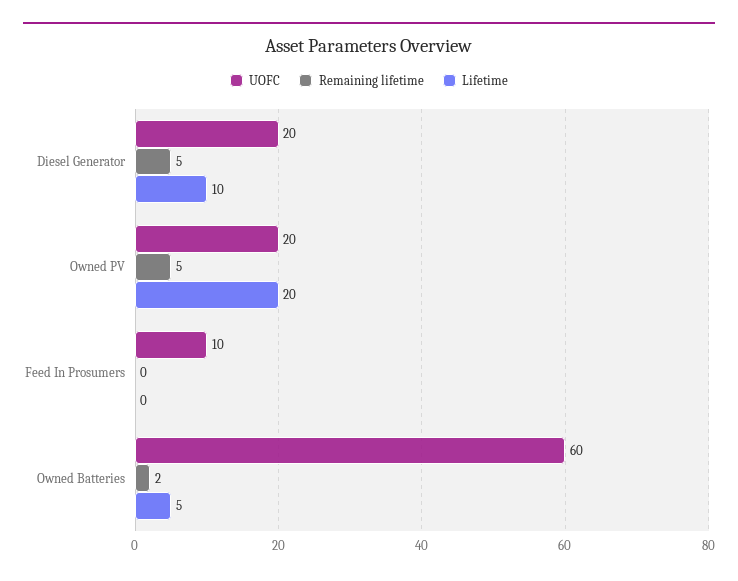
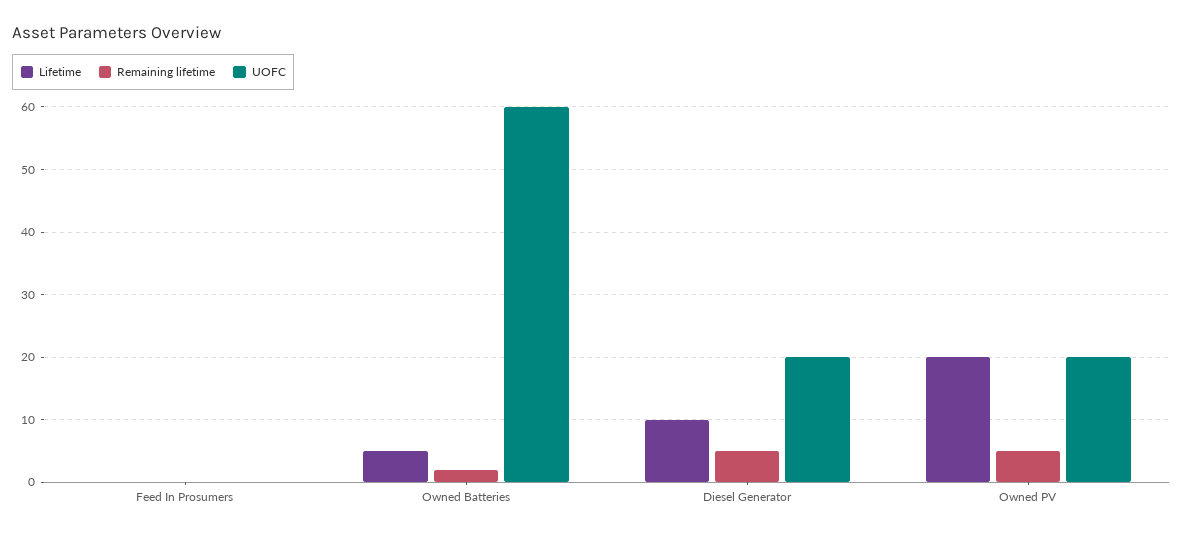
  {
    "UOFC": {
      "Diesel Generator": 20,
      "Owned PV": 20,
-     "Feed In Prosumers": 10,
+     "Feed In Prosumers": 0,
      "Owned Batteries": 60
    },
    "Remaining lifetime": {
      "Diesel Generator": 5,
      "Owned PV": 5,
      "Feed In Prosumers": 0,
      "Owned Batteries": 2
    },
    "Lifetime": {
      "Diesel Generator": 10,
      "Owned PV": 20,
      "Feed In Prosumers": 0,
      "Owned Batteries": 5
    }
  }

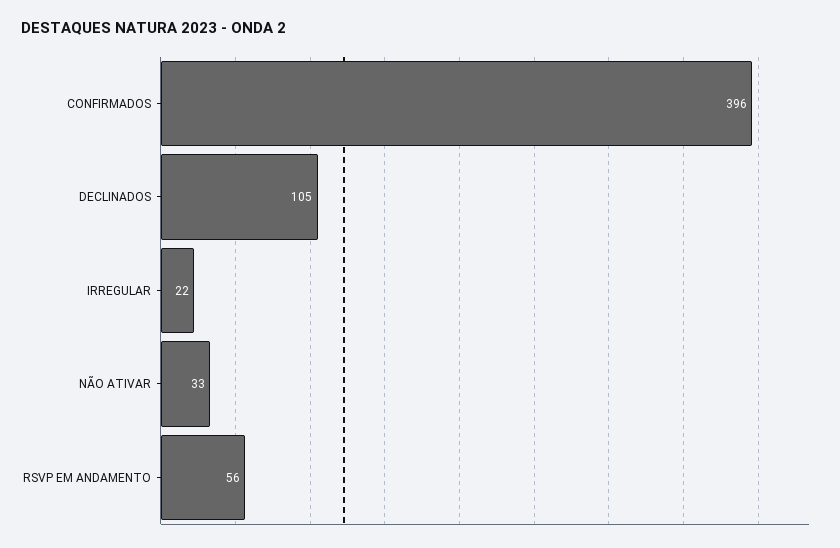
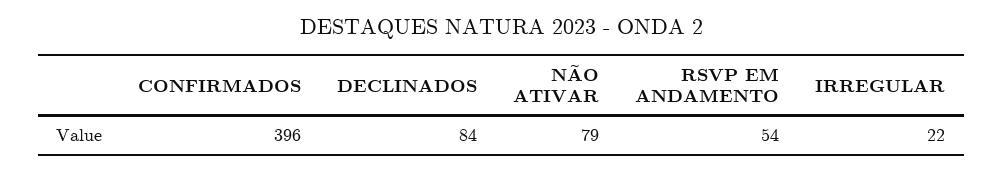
  {
    "CONFIRMADOS": 396,
-   "DECLINADOS": 105,
+   "DECLINADOS": 84,
    "IRREGULAR": 22,
-   "NÃO ATIVAR": 33,
+   "NÃO ATIVAR": 79,
-   "RSVP EM ANDAMENTO": 56
+   "RSVP EM ANDAMENTO": 54
  }

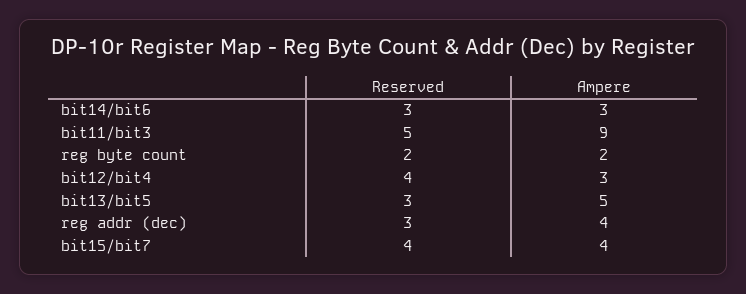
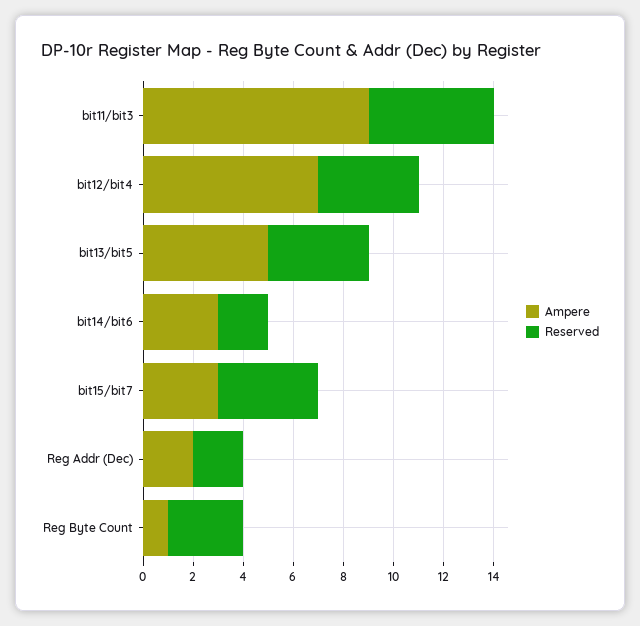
  {
    "Reserved": {
-     "bit14/bit6": 3,
+     "bit14/bit6": 2,
      "bit11/bit3": 5,
-     "reg byte count": 2,
+     "reg byte count": 3,
      "bit12/bit4": 4,
-     "bit13/bit5": 3,
+     "bit13/bit5": 4,
-     "reg addr (dec)": 3,
+     "reg addr (dec)": 2,
      "bit15/bit7": 4
    },
    "Ampere": {
      "bit14/bit6": 3,
      "bit11/bit3": 9,
-     "reg byte count": 2,
+     "reg byte count": 1,
-     "bit12/bit4": 3,
+     "bit12/bit4": 7,
      "bit13/bit5": 5,
-     "reg addr (dec)": 4,
+     "reg addr (dec)": 2,
-     "bit15/bit7": 4
+     "bit15/bit7": 3
    }
  }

* Work instructions:
Only lines that hold the string "count" belong in the answer, so copy every one of them from the records.

* Solution to the problem:
-     "reg byte count": 2,
+     "reg byte count": 3,
-     "reg byte count": 2,
+     "reg byte count": 1,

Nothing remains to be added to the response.